Since \(B\) is real symmetric, the spectral theorem guarantees an orthogonal diagonalization

\[\begin{equation} B = Q \Lambda Q^T, \end{equation}\]

where \(Q\) is orthogonal and \(\Lambda = \mathrm{diag}(\lambda_1,\dots,\lambda_n)\) contains the eigenvalues of \(B\) (see [1]). Since \(B\) is positive definite, all eigenvalues satisfy \(\lambda_i > 0\).

We define

\[\begin{equation} B^{1/2} := Q \Lambda^{1/2} Q^T, \end{equation}\]

where \(\Lambda^{1/2} = \mathrm{diag}(\sqrt{\lambda_1},\dots,\sqrt{\lambda_n})\). By construction,

\[\begin{equation} B^{1/2} B^{1/2} = B. \end{equation}\]
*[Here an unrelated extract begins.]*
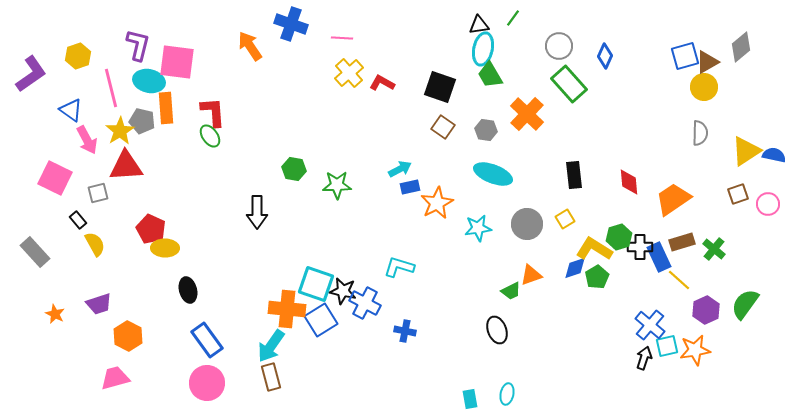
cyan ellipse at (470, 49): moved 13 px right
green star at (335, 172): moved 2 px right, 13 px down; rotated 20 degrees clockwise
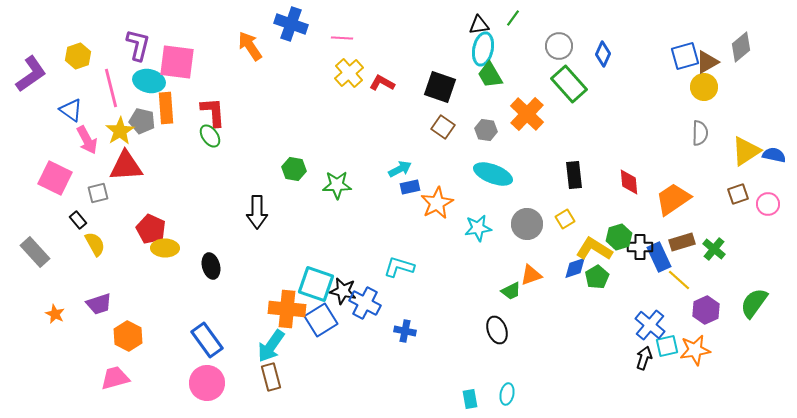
blue diamond at (605, 56): moved 2 px left, 2 px up
black ellipse at (188, 290): moved 23 px right, 24 px up
green semicircle at (745, 304): moved 9 px right, 1 px up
Since all eigenvalues \(\lambda_i\) are strictly positive, their square roots are well-defined and nonzero, implying that \(B^{1/2}\) is invertible. The inverse is given by

\[\begin{equation} B^{-1/2} = Q \Lambda^{-1/2} Q^T. \end{equation}\]

The square root constructed in this way is the unique real symmetric positive definite square root of \(B\) (see [1]).

Conclusion

We have shown that \(B\) is real symmetric and positive definite for all physically relevant parameters (\(0 \le \eta_{H,V} \le 1\), finite squeezing \(r\)). This ensures both the convergence of the Gaussian integral and the validity of the factorization used in equation (43) of Derivation of the coincidence probability.

References

[1] Gilbert Strang, “Introduction to Linear Algebra,” Wellesley - Cambridge Press, ed. 5, isbn 978-0-9802327-7-6, 2016.